Ryan's been reading a book given to him by my Gramps. We have so much respect for Gramps. We named Max after him, in fact. He is such a godly man, and full of love and generosity for everyone in his circle of influence - which is huge. Recently, he passed this book on to all of his grandsons along with handwritten notes because he thought it was "valuable for instruction and insight." He suggested that Ryan read it one chapter at a time to let it really soak in. The book is about men "stepping up" into the role that God has for them as leaders.
This morning while Ryan and I were getting firewood out of the pasture he said he was enjoying the book, especially because it made him more aware that he needs to be consciously teaching our boys exactly what it takes to be good men. We dreamed a little about the future (I was looking forward to the day when we'd have three more sets of hands to help us load the truck with wood!) and just had a great conversation (no naughty boy events this time...)

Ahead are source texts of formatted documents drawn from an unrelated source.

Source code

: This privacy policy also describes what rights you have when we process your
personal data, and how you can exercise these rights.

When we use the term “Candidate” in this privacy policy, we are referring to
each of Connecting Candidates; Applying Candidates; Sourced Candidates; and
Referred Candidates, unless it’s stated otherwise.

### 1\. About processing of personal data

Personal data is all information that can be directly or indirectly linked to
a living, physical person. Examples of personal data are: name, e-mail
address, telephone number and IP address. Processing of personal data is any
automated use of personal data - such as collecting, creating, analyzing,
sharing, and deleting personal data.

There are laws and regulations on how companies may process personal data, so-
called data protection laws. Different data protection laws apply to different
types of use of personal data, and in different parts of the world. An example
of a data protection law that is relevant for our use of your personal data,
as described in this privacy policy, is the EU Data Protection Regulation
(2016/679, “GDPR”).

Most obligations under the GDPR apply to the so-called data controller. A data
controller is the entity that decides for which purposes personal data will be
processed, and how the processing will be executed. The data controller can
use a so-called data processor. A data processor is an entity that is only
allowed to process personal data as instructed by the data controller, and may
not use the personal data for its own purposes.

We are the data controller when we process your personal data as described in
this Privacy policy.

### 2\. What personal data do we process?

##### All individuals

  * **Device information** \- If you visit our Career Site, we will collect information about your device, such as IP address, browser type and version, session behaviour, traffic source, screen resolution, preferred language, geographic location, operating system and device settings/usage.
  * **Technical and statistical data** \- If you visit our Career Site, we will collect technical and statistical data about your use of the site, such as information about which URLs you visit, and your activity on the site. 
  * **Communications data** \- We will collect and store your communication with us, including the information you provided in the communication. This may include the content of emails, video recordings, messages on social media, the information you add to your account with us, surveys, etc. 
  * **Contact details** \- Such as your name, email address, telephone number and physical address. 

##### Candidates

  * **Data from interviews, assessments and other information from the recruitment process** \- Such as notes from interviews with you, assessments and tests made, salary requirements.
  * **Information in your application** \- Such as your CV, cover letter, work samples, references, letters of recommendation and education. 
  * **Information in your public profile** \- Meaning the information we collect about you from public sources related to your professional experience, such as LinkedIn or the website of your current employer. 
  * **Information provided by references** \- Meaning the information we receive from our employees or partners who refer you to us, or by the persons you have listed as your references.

When we brought the wood down to the house, we recruited our little future men to help unload and stack it. One unnamed child didn't emerge from the house until the truck was halfway unloaded. He made a lame excuse about not being able to find his coat and Daddy launched into a lecture about shirking your duty, doing what needs to be done, etc. Basically a six-year-old version of the "step it up, man" lecture. We left the boys with a task and went back for load #2 with a promise to be back with even more work. Round two went much better, with everyone pulling their own weight. In Max's case, pulling his weight meant making loud grunting noises while throwing chunks of bark near the woodpile. Then, Ryan decided to split a few larger pieces. He had the boys back up so they wouldn't get hit. They lined up nearby and oohed and ahhed at how strong Daddy was. I took that opportunity to brag on what a hard worker Daddy was, and how it's so nice that he keeps us warm in the winter and all the wood we just loaded came from trees that he cut down and sawed into logs without any help from us. "You have a hard workin' daddy," I told them. They admired him for several minutes and I had to shirk my duty long enough to snap this pic.
I love that my boys have a good, strong daddy to look up to. And I love that he has a godly man to learn from, too. My prayer is that someday our boys are the ones wielding their own axes with admiring eyes looking on and that Ryan is the one writing messages inside books for young men in his circle of influence.